▶ _WORK REQUIRED_:
Give back every record exactly, images excluded.

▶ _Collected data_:

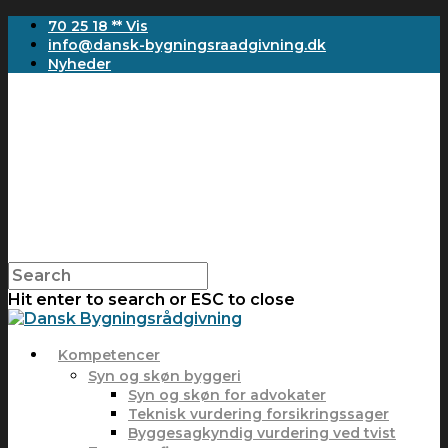
70 25 18 ** Vis
info@dansk-bygningsraadgivning.dk
Nyheder
Hit enter to search or ESC to close
Kompetencer
Syn og skøn byggeri
Syn og skøn for advokater
Teknisk vurdering forsikringssager
Byggesagkyndig vurdering ved tvist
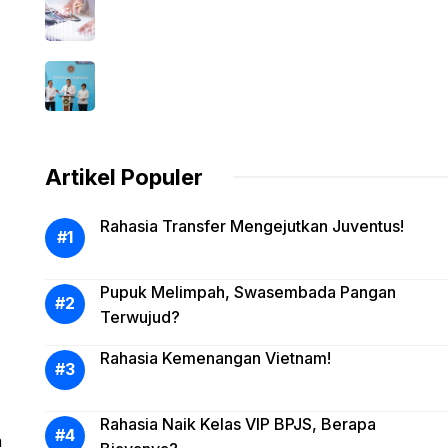
Artikel Populer
Rahasia Transfer Mengejutkan Juventus!
Pupuk Melimpah, Swasembada Pangan
Terwujud?
Rahasia Kemenangan Vietnam!
Rahasia Naik Kelas VIP BPJS, Berapa
m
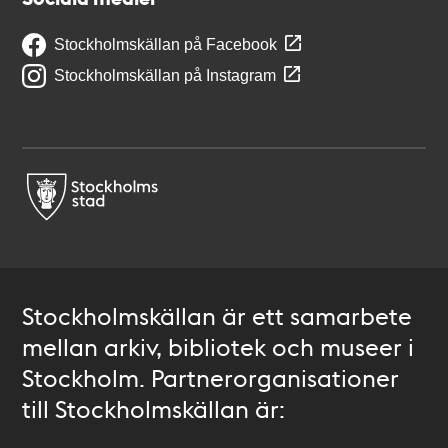
Stockholmskällan på Facebook
Stockholmskällan på Instagram
Stockholmskällan är ett samarbete
mellan arkiv, bibliotek och museer i
Stockholm. Partnerorganisationer
till Stockholmskällan är:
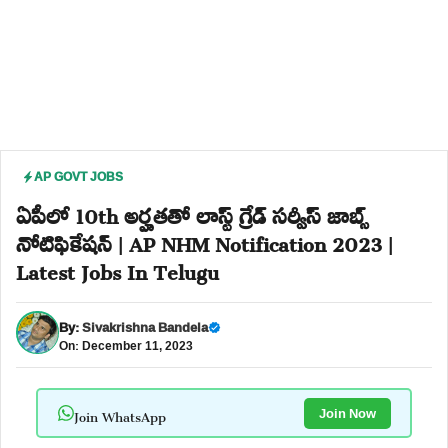
AP GOVT JOBS
ఏపీలో 10th అర్హతతో లాస్ట్ గ్రేడ్ సర్వీస్ జాబ్స్
నోటిఫికేషన్ | AP NHM Notification 2023 |
Latest Jobs In Telugu
By:
Sivakrishna Bandela
On: December 11, 2023
Join WhatsApp
Join Now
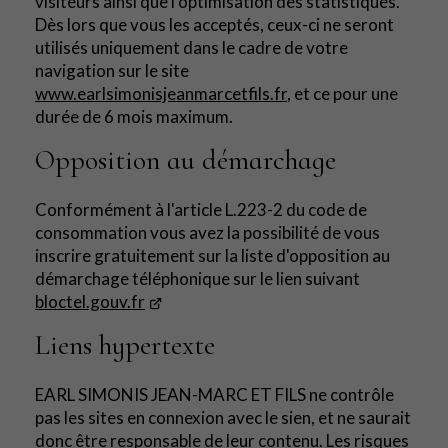
visiteurs ainsi que l’optimisation des statistiques.
Dès lors que vous les acceptés, ceux-ci ne seront
utilisés uniquement dans le cadre de votre
navigation sur le site
www.earlsimonisjeanmarcetfils.fr
, et ce pour une
durée de 6 mois maximum.
Opposition au démarchage
Conformément à l'article L.223-2 du code de
consommation vous avez la possibilité de vous
inscrire gratuitement sur la liste d'opposition au
démarchage téléphonique sur le lien suivant
bloctel.gouv.fr
Liens hypertexte
EARL SIMONIS JEAN-MARC ET FILS ne contrôle
pas les sites en connexion avec le sien, et ne saurait
donc être responsable de leur contenu. Les risques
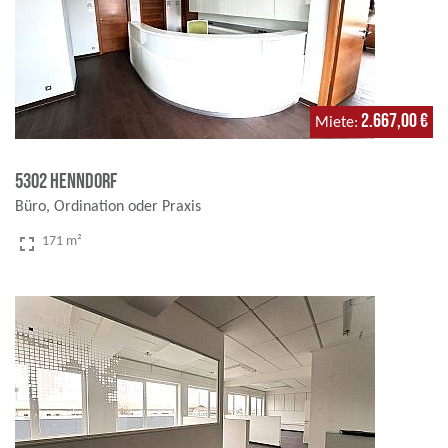
2.667,00 €
Miete
5302 Henndorf
Büro, Ordination oder Praxis
fullscreen
171 m²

▶ _RESULT OF THE EXERCISE_:
70 25 18 ** Vis
info@dansk-bygningsraadgivning.dk
Nyheder
Hit enter to search or ESC to close
Kompetencer
Syn og skøn byggeri
Syn og skøn for advokater
Teknisk vurdering forsikringssager
Byggesagkyndig vurdering ved tvist
Artikel Populer
Rahasia Transfer Mengejutkan Juventus!
Pupuk Melimpah, Swasembada Pangan
Terwujud?
Rahasia Kemenangan Vietnam!
Rahasia Naik Kelas VIP BPJS, Berapa
m
Stockholmskällan på Facebook
Stockholmskällan på Instagram
Stockholmskällan är ett samarbete
mellan arkiv, bibliotek och museer i
Stockholm. Partnerorganisationer
till Stockholmskällan är:
AP GOVT JOBS
ఏపీలో 10th అర్హతతో లాస్ట్ గ్రేడ్ సర్వీస్ జాబ్స్
నోటిఫికేషన్ | AP NHM Notification 2023 |
Latest Jobs In Telugu
By:
Sivakrishna Bandela
On: December 11, 2023
Join WhatsApp
Join Now
visiteurs ainsi que l’optimisation des statistiques.
Dès lors que vous les acceptés, ceux-ci ne seront
utilisés uniquement dans le cadre de votre
navigation sur le site
www.earlsimonisjeanmarcetfils.fr
, et ce pour une
durée de 6 mois maximum.
Opposition au démarchage
Conformément à l'article L.223-2 du code de
consommation vous avez la possibilité de vous
inscrire gratuitement sur la liste d'opposition au
démarchage téléphonique sur le lien suivant
bloctel.gouv.fr
Liens hypertexte
EARL SIMONIS JEAN-MARC ET FILS ne contrôle
pas les sites en connexion avec le sien, et ne saurait
donc être responsable de leur contenu. Les risques
2.667,00 €
Miete
5302 Henndorf
Büro, Ordination oder Praxis
fullscreen
171 m²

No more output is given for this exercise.